Одним движением он задвинул засов и бросился вперед — через комнату для гостей с качающимся под потолком маленьким корабликом и погашенным очагом. Из зала уводил узкий коридор, потом какая-то лестница в три ступеньки и снова комната — с окнами, так необходимыми Хеллиду. Цветные стекла так и брызнули в разные стороны, когда он с размаху заехал по раме табуретом. Дуэргар головой вперед нырнул в открывшийся проем, приземлился, кувырнувшись, и бегом помчался по берегу, понимая, впрочем, что погони не будет. Тем, что еще остались на берегу, сейчас не до преследования…
— Он же подмогу приведет, — мрачно сказал Альмарик, отбрасывая ненужный лук. — Явится с полсотней молодцов, и нам крышка.
Конан в ответ только обессиленно помотал головой.
И тут, словно ставя точку в событиях ночи и утра, земля под ногами дрогнула. Из глубины леса долетел грохот. Сперва слабый, в одно мгновение этот раскатистый звук превратился в ураганный рев — а потом самый воздух отвердел и превратился в некое подобие щита, и этот щит, налетев, хлестнул наотмашь.
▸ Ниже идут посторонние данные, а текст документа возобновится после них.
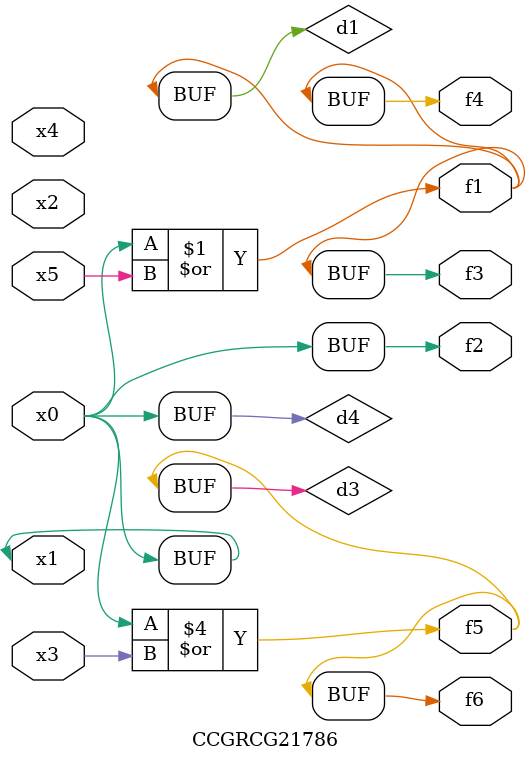
<source format=v>
module CCGRCG21786(
	input x0, x1, x2, x3, x4, x5,
	output f1, f2, f3, f4, f5, f6
);

	wire d1, d2, d3, d4;

	or (d1, x0, x5);
	xnor (d2, x1, x4);
	or (d3, x0, x3);
	buf (d4, x0, x1);
	assign f1 = d1;
	assign f2 = d4;
	assign f3 = d1;
	assign f4 = d1;
	assign f5 = d3;
	assign f6 = d3;
endmodule

</source>
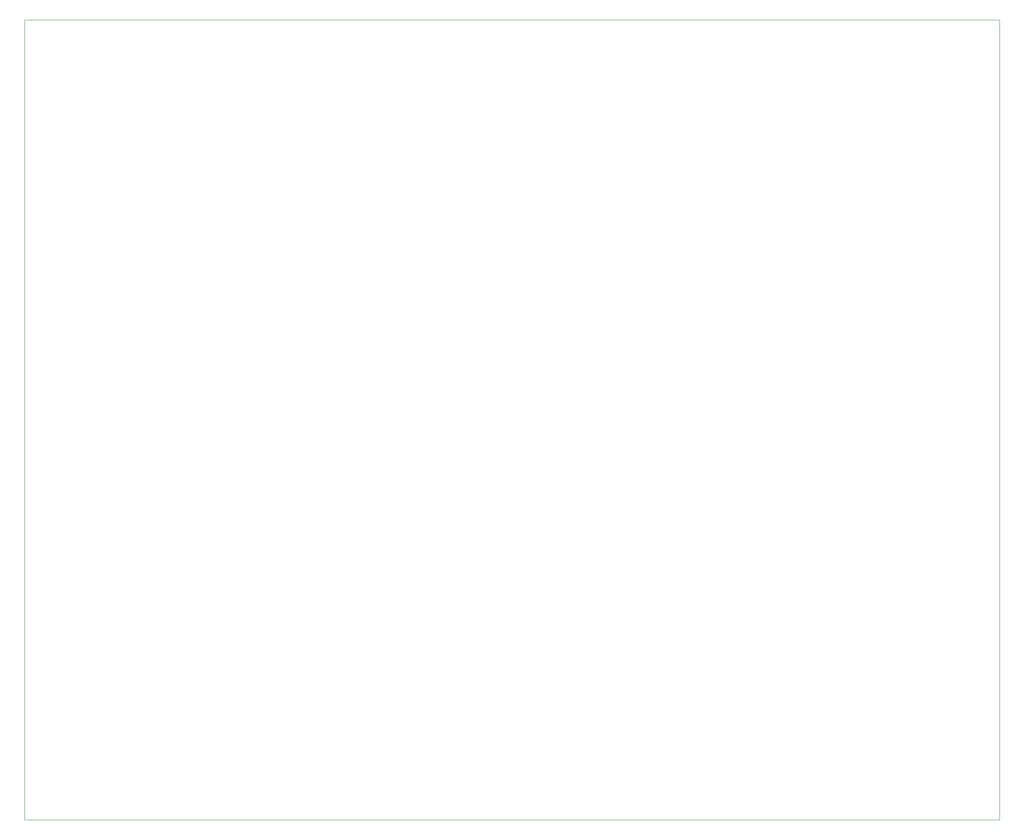
<source format=gbr>
%TF.GenerationSoftware,KiCad,Pcbnew,(5.1.4)-1*%
%TF.CreationDate,2021-06-18T22:58:37+05:30*%
%TF.ProjectId,board,626f6172-642e-46b6-9963-61645f706362,rev?*%
%TF.SameCoordinates,Original*%
%TF.FileFunction,Profile,NP*%
%FSLAX46Y46*%
G04 Gerber Fmt 4.6, Leading zero omitted, Abs format (unit mm)*
G04 Created by KiCad (PCBNEW (5.1.4)-1) date 2021-06-18 22:58:37*
%MOMM*%
%LPD*%
G04 APERTURE LIST*
%ADD10C,0.100000*%
G04 APERTURE END LIST*
D10*
X255000000Y-210000000D02*
X60000000Y-210000000D01*
X60000000Y-50000000D02*
X60000000Y-210000000D01*
X255000000Y-50000000D02*
X255000000Y-210000000D01*
X235000000Y-50000000D02*
X255000000Y-50000000D01*
X220000000Y-50000000D02*
X235000000Y-50000000D01*
X60000000Y-50000000D02*
X220000000Y-50000000D01*
M02*

</source>
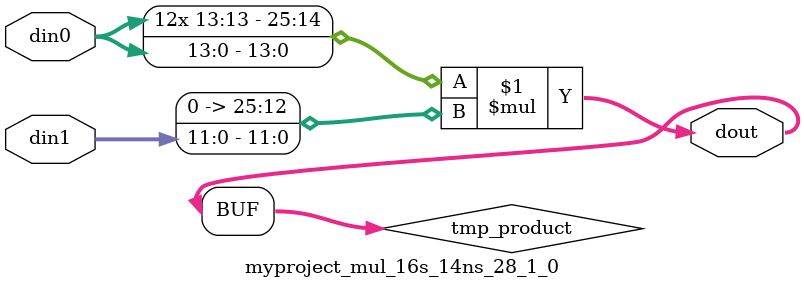
<source format=v>

`timescale 1 ns / 1 ps

  module myproject_mul_16s_14ns_28_1_0(din0, din1, dout);
parameter ID = 1;
parameter NUM_STAGE = 0;
parameter din0_WIDTH = 14;
parameter din1_WIDTH = 12;
parameter dout_WIDTH = 26;

input [din0_WIDTH - 1 : 0] din0; 
input [din1_WIDTH - 1 : 0] din1; 
output [dout_WIDTH - 1 : 0] dout;

wire signed [dout_WIDTH - 1 : 0] tmp_product;












assign tmp_product = $signed(din0) * $signed({1'b0, din1});









assign dout = tmp_product;







endmodule

</source>
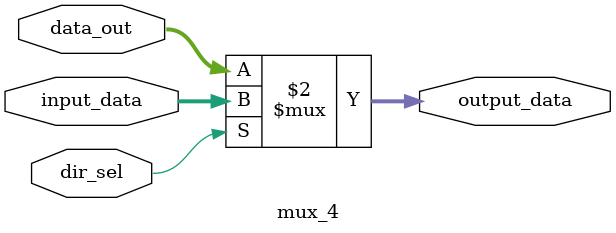
<source format=sv>
module mux_4
(
   input wire [3:0] data_out,
   input wire [3:0] input_data,
   input wire dir_sel,
   output wire [3:0] output_data
);


  assign output_data = (dir_sel == 1'b0)? data_out : input_data;  

endmodule

</source>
Людей и гулей посбивало с ног, потащило к воде. Дом Одноглазого застонал всеми сочленениями и брызнул стеклянным мусором изо всех окон разом, пара сараев рассыпалась с треском. Песок, как во время пустынного самума, обратился на миг плотной колючей тучей. Где-то в чаще нарастал прерывистый свист, шелест и треск, словно шквальным ветром вовсю валило деревья.